-------- DATA TO USE --------

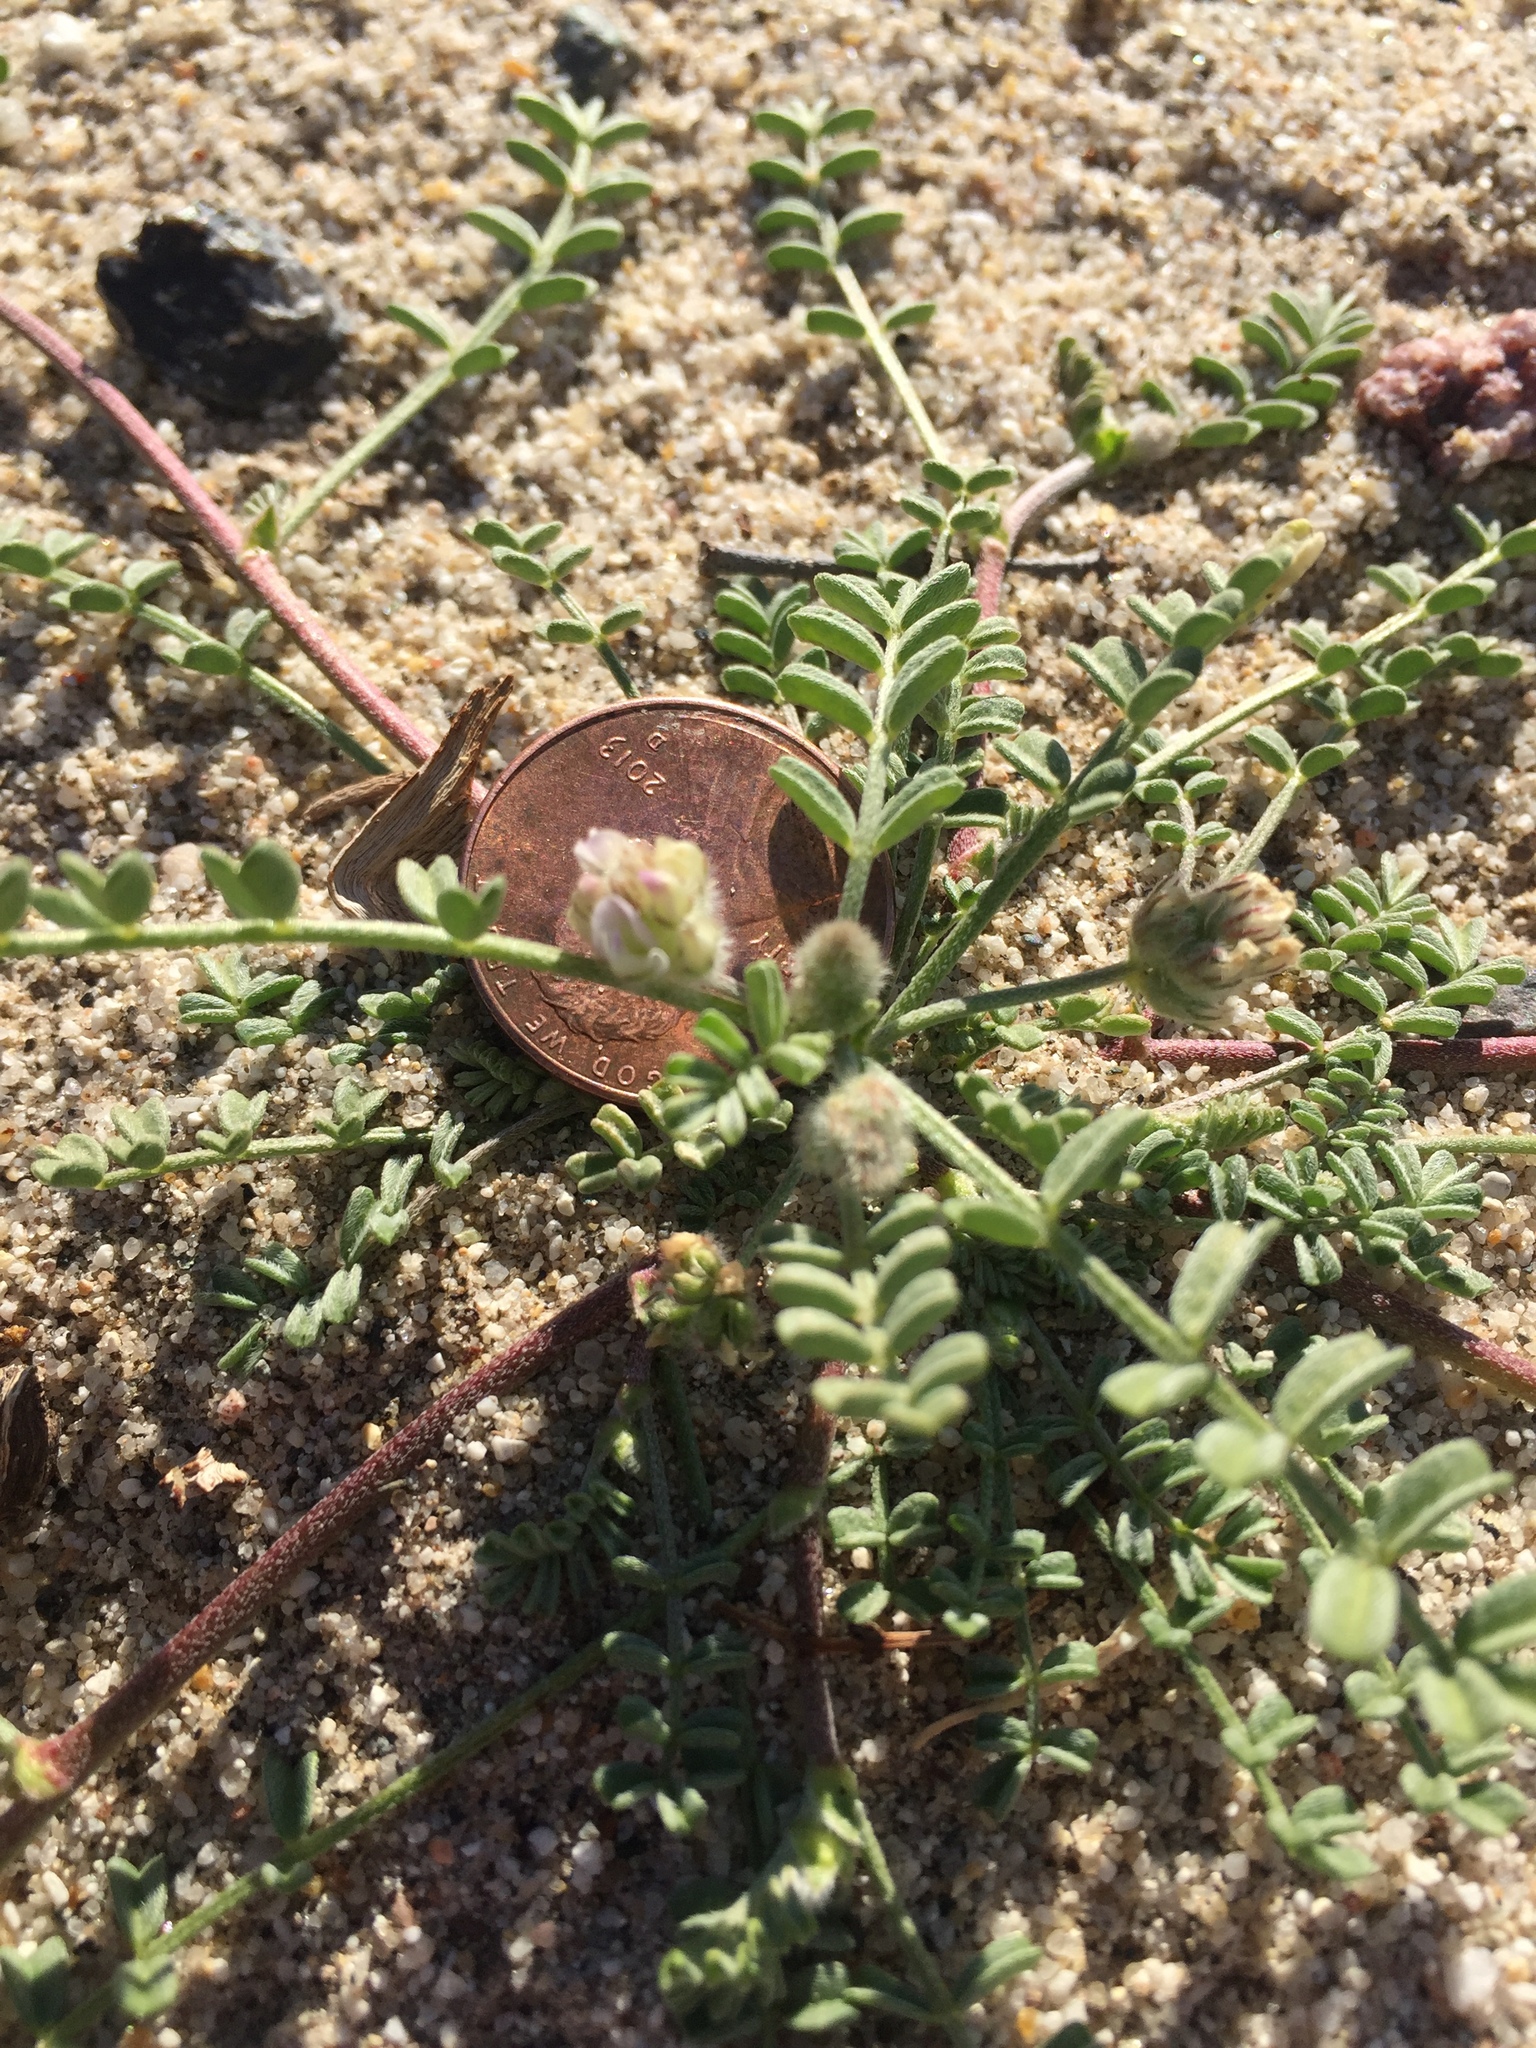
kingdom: Plantae
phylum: Tracheophyta
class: Magnoliopsida
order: Fabales
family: Fabaceae
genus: Astragalus
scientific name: Astragalus didymocarpus
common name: Dwarf white milkvetch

--------

## WHAT YOU HAVE TO DO
Copy all the lines above word for word, but leave out the picture.

## SOLUTION FOR THIS TASK
kingdom: Plantae
phylum: Tracheophyta
class: Magnoliopsida
order: Fabales
family: Fabaceae
genus: Astragalus
scientific name: Astragalus didymocarpus
common name: Dwarf white milkvetch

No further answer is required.